Heilige Mis of Eucharistieviering
Voorbereiding
De voorbereiding begint bij de ingang: gelovigen komen binnen en maken met het wijwater een kruisteken op hun voorhoofd; knielen voor Christus in het tabernakel voor zij de bank inschuiven om te gaan knielen of zitten.
Intrede
De bel klinkt: de misdienaars, lectoren en de priester komen binnen. De mensen gaan staan en zingen het intredelied.
Priester en gelovigen maken een kruisteken.
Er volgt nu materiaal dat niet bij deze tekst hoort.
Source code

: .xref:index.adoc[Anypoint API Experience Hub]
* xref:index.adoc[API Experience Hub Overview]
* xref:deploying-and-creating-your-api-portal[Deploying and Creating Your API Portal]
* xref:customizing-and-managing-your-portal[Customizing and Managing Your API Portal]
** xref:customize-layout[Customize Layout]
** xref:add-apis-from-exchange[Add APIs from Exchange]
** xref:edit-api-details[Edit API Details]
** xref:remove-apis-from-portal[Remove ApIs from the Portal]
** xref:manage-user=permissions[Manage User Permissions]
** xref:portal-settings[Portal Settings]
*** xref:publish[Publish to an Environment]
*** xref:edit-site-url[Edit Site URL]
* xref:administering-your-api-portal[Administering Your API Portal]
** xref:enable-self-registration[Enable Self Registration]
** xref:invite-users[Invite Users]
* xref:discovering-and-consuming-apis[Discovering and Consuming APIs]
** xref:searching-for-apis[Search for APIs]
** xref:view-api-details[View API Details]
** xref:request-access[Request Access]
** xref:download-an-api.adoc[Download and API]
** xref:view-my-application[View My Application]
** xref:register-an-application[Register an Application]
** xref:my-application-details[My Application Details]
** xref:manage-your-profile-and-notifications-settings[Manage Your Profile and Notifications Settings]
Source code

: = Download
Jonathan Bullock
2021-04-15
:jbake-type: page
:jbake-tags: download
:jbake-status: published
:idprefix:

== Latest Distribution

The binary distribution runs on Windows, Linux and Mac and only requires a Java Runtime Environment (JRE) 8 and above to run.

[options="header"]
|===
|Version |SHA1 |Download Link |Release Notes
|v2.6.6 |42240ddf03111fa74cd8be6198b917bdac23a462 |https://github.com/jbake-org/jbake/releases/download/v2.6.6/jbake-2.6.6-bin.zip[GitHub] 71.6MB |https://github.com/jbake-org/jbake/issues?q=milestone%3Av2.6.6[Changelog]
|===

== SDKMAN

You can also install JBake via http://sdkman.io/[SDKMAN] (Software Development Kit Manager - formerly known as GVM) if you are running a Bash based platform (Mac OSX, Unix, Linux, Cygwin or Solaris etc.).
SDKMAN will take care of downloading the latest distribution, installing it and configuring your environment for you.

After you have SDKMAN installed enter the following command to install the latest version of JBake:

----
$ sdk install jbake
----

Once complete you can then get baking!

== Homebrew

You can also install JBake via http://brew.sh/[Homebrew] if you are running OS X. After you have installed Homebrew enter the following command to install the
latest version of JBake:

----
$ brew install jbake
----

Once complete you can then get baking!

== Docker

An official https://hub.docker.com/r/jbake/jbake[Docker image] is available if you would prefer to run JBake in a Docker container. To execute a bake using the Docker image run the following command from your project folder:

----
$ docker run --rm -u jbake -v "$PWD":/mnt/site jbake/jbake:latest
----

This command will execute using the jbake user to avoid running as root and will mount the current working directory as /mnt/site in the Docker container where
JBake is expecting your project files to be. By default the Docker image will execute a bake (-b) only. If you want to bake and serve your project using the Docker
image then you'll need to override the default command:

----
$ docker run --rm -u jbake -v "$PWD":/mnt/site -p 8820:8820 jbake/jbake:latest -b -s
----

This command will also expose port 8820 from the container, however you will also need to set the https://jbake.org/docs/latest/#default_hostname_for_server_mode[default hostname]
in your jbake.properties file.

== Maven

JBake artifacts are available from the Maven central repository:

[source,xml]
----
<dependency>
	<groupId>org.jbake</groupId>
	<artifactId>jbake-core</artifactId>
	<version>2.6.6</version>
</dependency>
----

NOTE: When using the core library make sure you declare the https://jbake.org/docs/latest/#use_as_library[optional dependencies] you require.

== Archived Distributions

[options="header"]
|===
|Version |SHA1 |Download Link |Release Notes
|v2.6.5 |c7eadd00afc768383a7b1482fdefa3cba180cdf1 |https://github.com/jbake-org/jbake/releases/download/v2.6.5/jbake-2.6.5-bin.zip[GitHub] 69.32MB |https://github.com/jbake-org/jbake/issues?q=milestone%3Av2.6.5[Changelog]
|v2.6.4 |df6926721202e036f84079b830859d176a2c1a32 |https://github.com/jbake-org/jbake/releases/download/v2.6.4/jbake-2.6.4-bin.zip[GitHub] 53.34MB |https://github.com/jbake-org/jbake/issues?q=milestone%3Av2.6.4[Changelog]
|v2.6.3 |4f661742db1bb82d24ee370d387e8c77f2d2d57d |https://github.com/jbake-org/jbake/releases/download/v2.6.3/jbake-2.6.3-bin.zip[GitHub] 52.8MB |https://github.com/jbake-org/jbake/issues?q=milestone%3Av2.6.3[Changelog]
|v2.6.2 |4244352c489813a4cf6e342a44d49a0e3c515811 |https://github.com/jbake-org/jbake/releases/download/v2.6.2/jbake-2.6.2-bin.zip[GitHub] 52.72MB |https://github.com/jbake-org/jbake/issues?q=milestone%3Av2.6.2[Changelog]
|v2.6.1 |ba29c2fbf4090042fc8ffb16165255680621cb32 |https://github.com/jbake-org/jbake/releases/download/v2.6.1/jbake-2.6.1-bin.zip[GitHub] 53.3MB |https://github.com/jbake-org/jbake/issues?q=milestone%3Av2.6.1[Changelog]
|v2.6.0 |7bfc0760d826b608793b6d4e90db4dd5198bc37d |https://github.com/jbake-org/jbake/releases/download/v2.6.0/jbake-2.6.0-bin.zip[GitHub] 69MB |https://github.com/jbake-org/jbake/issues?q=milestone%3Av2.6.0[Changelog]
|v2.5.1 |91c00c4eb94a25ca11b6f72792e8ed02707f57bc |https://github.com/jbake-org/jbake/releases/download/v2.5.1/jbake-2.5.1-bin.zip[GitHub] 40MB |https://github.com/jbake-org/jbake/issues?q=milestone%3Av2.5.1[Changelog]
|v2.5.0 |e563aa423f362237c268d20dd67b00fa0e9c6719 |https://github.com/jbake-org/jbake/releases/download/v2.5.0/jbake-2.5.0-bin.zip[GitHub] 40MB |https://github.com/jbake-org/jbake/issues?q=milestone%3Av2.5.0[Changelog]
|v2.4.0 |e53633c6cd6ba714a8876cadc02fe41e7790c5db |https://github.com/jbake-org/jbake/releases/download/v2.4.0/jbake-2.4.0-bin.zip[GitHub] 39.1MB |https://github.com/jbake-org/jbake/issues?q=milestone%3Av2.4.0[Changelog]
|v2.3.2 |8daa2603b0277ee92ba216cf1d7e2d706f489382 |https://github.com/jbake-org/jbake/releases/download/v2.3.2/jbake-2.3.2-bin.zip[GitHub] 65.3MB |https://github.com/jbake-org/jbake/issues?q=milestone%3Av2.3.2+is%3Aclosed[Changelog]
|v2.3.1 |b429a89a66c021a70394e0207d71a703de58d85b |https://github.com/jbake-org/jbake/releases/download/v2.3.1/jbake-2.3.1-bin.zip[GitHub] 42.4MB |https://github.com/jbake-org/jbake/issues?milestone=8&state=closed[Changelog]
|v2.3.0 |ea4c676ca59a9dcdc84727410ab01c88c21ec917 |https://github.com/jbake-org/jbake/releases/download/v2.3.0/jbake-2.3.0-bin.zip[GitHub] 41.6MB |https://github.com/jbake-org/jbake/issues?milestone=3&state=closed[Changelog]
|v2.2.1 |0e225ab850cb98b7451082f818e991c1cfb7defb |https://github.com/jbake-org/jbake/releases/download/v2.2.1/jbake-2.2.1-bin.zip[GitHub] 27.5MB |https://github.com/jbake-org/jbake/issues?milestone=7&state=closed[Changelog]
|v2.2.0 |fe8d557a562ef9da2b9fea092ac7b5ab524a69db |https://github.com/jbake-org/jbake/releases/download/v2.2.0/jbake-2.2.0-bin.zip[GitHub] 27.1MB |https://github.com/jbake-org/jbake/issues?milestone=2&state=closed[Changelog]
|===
De gelovigen belijden hun schuld.
Na de schuldbelijdenis en het gebed om ontferming mag het Gloria, een groot loflied, op God klinken. In tijden van inkeer (advent en veertigdagentijd) klinkt het gloria niet, dan volgt het openingsgebed.
Dienst van het woord
Lezingen
De eerste twee lezingen komen uit respectievelijk het Oude Testament, de brieven van de apostelen of de Handelingen en het boek Openbaring. Vervolgens de lezing uit het evangelie.
Homilie
De priester legt in een preek de lezingen uit en probeert het geloof van de mensen te raken en te versterken.
Geloofsbelijdenis
Het antwoord van de gelovigen op de woorden die gesproken zijn: zij belijden hun geloof in God de Vader, God de Zoon en de Heilige Geest, in de gemeenschap van de kerk van alle eeuwen.
Voorbeden
Gebeden wordt om hulp, kracht, wijsheid en mededogen voor alles wat de gelovigen in het licht van God willen plaatsen.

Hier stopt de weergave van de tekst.